The retail and hospitality sectors will feel the increased staff costs more than most. Ian Taylor reports
Travel businesses will have to cope with a significant rise in staff costs following last week’s Budget
Employers’ national insurance contributions (NICs) will rise by 1.2 percentage points to 15% from April, while the earnings threshold at which businesses pay NICs will fall from £9,100 to £5,000. This measure alone is forecast to raise £25 billion of the £40 billion a year in additional tax Chancellor Rachel Reeves is seeking.
This will come alongside a 6.7% increase in the national living wage, to £12.21 an hour, from April – with a bigger percentage rise for younger workers.
There was some good news, with 40% business rates relief to be maintained through 2025-26 when it had been planned to remove the relief from April.
The Treasury also promised “permanently lower business rates for retail, hospitality and leisure properties from 2026-27”, by increasing rates on bigger businesses including “large distribution warehouses used by online giants”.
Reeves suggested: “Businesses will have to make a choice whether they absorb [the increases] through efficiency and productivity gains, or through lower wage growth.”
But the Institute of Fiscal Studies warned the rise in NICs would increase the risk of job losses among lower paid staff.
Deloitte UK head of tax policy Amanda Tickel noted Reeves also increased employers’ NICs allowance, meaning “around 200,000 businesses won’t pay anything at all” following the changes. But she warned: “Businesses with large workforces on lower pay – in particular, the retail and hospitality sectors – will feel it more. Businesses will have to make difficult choices.”
However, Tickel added: “The government wants to create a more certain environment for business so set out a corporate tax roadmap. It will keep the 25% corporation tax rate, keep full expensing of capital allowances and R&D [research and development] rates and rebates, and consult on expanding the roadmap in 2025.”
Deloitte UK chief economist Ian Stewart described the tax rises as “exceptional” but noted that while they “fall overwhelmingly on the corporate sector, they will flow through to households ultimately”.
Ryanair was quick to condemn a rise in air passenger duty (APD), with chief executive Michael O’Leary denouncing it as “idiotic” and warning: “Ryanair will review its UK schedules and expects to cut capacity to/from UK airports by up to 10% in 2025.”
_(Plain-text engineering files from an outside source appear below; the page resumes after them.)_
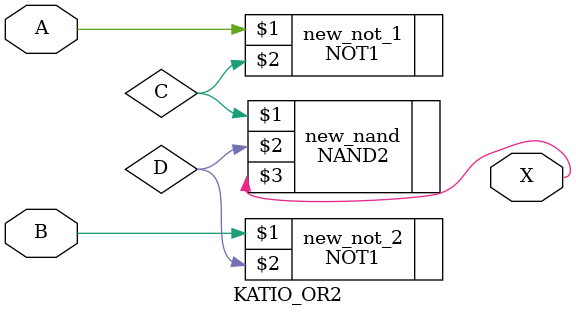
<source format=v>

module KATIO_OR2 (
	input A,
	input B,
	output X );

	wire C;
	wire D;
	NOT1 new_not_1 (A, C);
	NOT1 new_not_2 (B, D);
	NAND2 new_nand (C, D, X);

endmodule

</source>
In fact, the economy rate of APD on short-haul international flights won’t rise next year but increase by £2 to £15 from April 2026 – the first increase in 14 years. The premium short-haul rate will rise next April by £2 to £28 and by another £4 to £32 in 2026.
Long-haul rates will be more heavily impacted, with a rise of £2 in economy and £22 in premium next year, with further increases of £12 in economy and £28 or £29 in premium depending on the band in 2026.
That will take the APD rate on business and premium economy seats on flights over 2,000 but under 5,500 miles in length to £244, and to £253 on longer flights from April 2026.
The annual tax take from APD is projected to rise as a consequence by £2.5 billion by 2030.